# 450 foreman clutch noise?



## Tunz (Feb 23, 2016)

hey guys, I'm new to the forum here. just wanted to say Hi and thanks for having me!

i recently picked up a 450 foreman that was smoking bad. so i went ahead and did a top end job on it...my own fault, but i should have listened to the engine a bit more before i went ahead with the top end build. bike starts up and works the way it should, lots of power and no smoke at all now...everything is good apart from an annoying clunking noise in the lower end. i took a stethoscope and checked everywhere on the engine while it was running and the noise was definitely concentrated in the clutch cover and more specifically to where the main clutch would be (left side of clutch cover with rider perspective). so i decided to take a look and see whats going on. have both clutches off now and really can't seam to find any apparent issues. even checked the crank for play while i can access it with the clutches off an it seams good and tight...everything seams tight really. only thing i can see that could possibly be it...the big ring gear on back of the main clutch can be moved side to side with a little pressure.

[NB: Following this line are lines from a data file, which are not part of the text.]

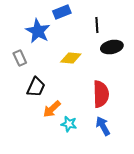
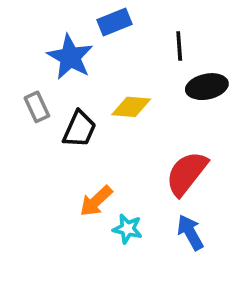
black trapezoid: (36, 87) -> (79, 129), moved
red semicircle: (101, 94) -> (187, 173), turned -140

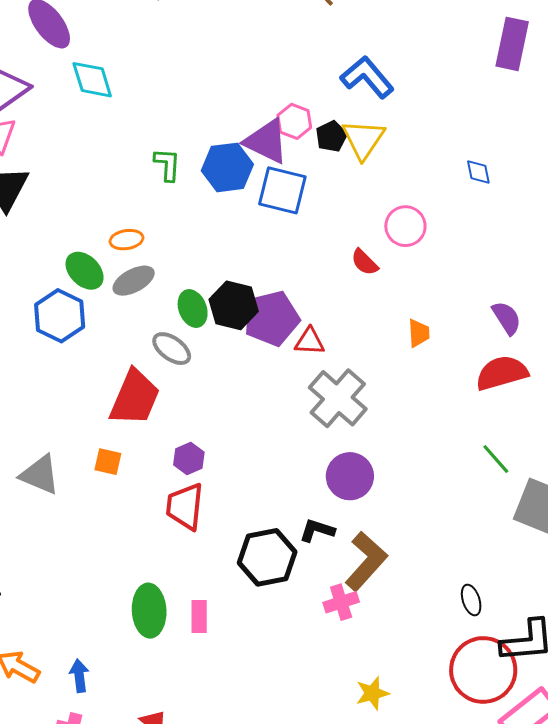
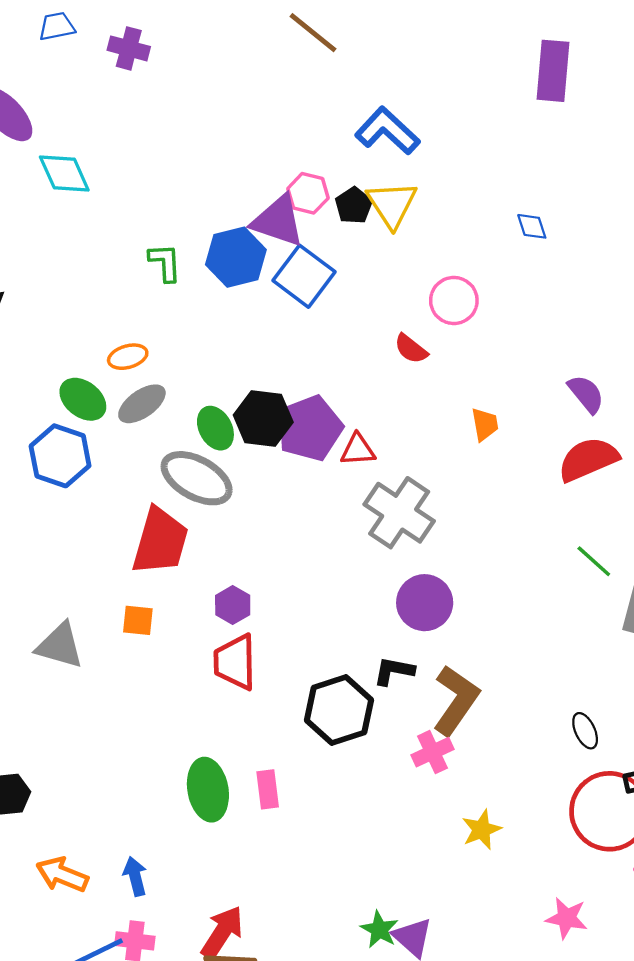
blue square: (282, 190) -> (304, 276), turned 30
gray ellipse: (172, 349) -> (197, 478), size x1.5
yellow star: (372, 693) -> (482, 830), moved

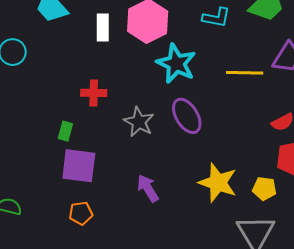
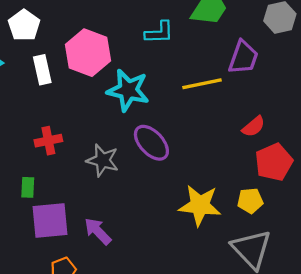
purple arrow: (148, 188) -> (98, 231), moved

I have another clutch from a 400 here and it does have play as well, but not as bad ...just for comparison. (they are same part number). apart from that I'm sure the one way bearing is gone in the centrifugal clutch since i have no engine braking and there is a spinning noise from the clutch area when i turn the bike off. anyone ever deal with an issue like that? clunky clutch noise...that almost sounds like a crank bearing or something....

any help would be greatly appreciated!...posted this on a couple other forums and not really getting much of a response at all. please help!...really don't want to have to put it all back together and not fix the issue.

cheers


----------